To develop a prediction model using an inception cohort of patients surviving an initial ICU stay.
DESIGN, SETTING AND PARTICIPANTS: The study was conducted at Liverpool Hospital, Sydney. An inception cohort of 14 952 patients aged 15 years or more surviving an initial ICU stay and transferred to general wards in the study hospital between 1 January 1997 and 31 December 2007 was used to develop the model. Binary logistic regression was used to develop the prediction model and a nomogram was derived to individualise the risk of readmission to the ICU during the same hospital stay.
Readmission to the ICU during the same hospital stay.
Among members of the study cohort there were 987 readmissions to ICU during the study period. Compared with patients not readmitted to the ICU, patients who were readmitted were more likely to have had ICU stays of at least 7 days (odds ratio [OR], 2.2 [95% CI, 1.85- 2.56]); non-elective initial admission to the ICU (OR, 1.7 [95% CI, 1.44-2.08]); and acute renal failure (OR, 1.6 [95% CI, 0.97-2.47]). Patients admitted to the ICU from the operating theatre or recovery ward had a lower risk of readmission to ICU than those admitted from general wards, the emergency department or other hospitals. The maximum error between observed frequencies and predicted probabilities of readmission to ICU was estimated to be 3%. The area under the receiver operating characteristic curve of the final model was 0.66.
We have developed a practical clinical tool to individualise the risk of readmission to the ICU during the same hospital stay in patients who survive an initial episode of intensive care.

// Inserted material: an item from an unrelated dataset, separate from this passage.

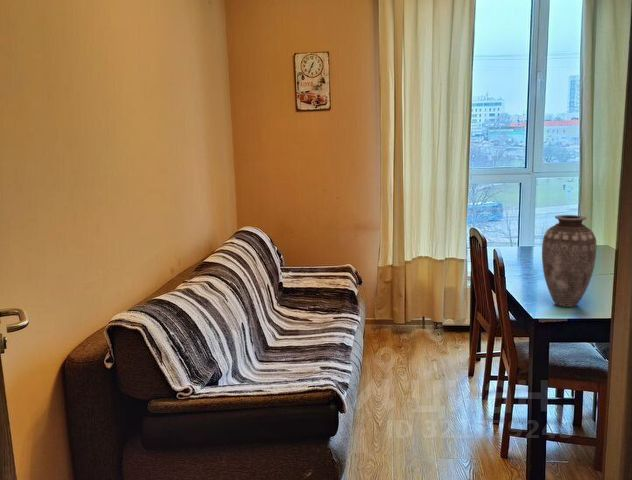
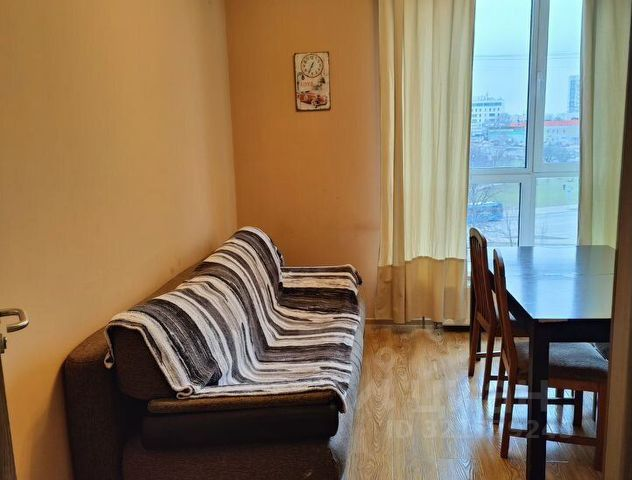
- vase [541,214,597,308]
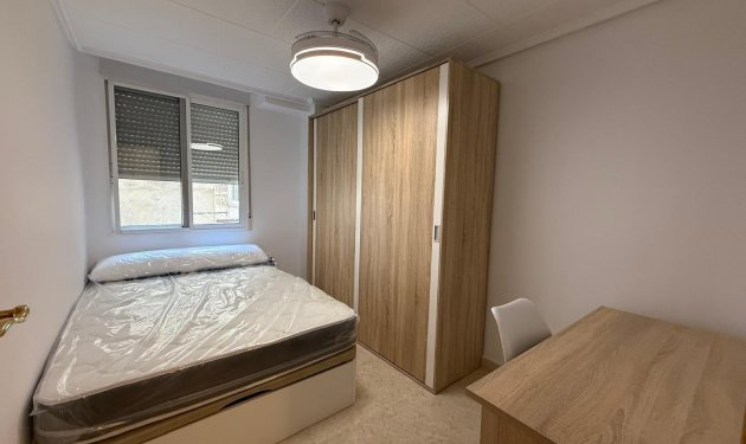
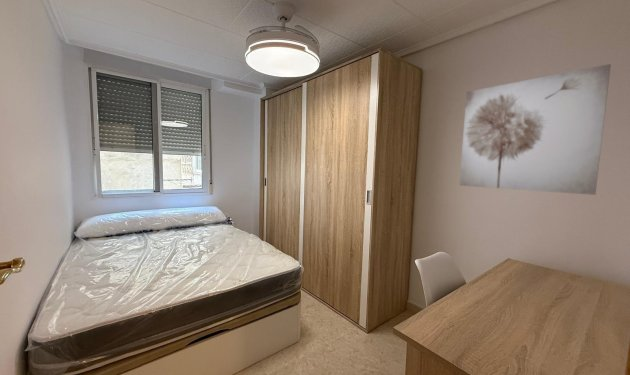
+ wall art [459,63,612,196]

同一住院期间再次入住重症监护病房与更高的院内死亡率相关,并被认为是护理质量的标志。目前缺乏旨在开发临床预测工具的已发表研究,这些工具可针对同一住院期间再次入住重症监护病房的风险进行个体化评估。
使用初始入住 ICU 的患者队列开发预测模型。
设计、地点和参与者:该研究在悉尼利物浦医院进行。使用 1997 年 1 月 1 日至 2007 年 12 月 31 日期间在研究医院的普通病房中存活下来并转入普通病房的 14952 名 15 岁及以上初始 ICU 入住患者的队列进行模型开发。使用二元逻辑回归来开发预测模型,并得出一个列线图来个体化评估同一住院期间再次入住 ICU 的风险。
同一住院期间再次入住 ICU。
在研究队列的成员中,研究期间有 987 例患者再次入住 ICU。与未再次入住 ICU 的患者相比,再次入住 ICU 的患者更有可能 ICU 入住时间至少为 7 天(优势比 [OR],2.2 [95%CI,1.85-2.56]);非择期初始 ICU 入院(OR,1.7 [95%CI,1.44-2.08]);和急性肾衰竭(OR,1.6 [95%CI,0.97-2.47])。与从普通病房、急诊科或其他医院转入 ICU 的患者相比,从手术室或恢复病房转入 ICU 的患者再次入住 ICU 的风险较低。观察到的再入院 ICU 频率与预测概率之间的最大误差估计为 3%。最终模型的受试者工作特征曲线下面积为 0.66。
我们开发了一种实用的临床工具,可针对存活下来的初始重症监护患者个体化评估同一住院期间再次入住 ICU 的风险。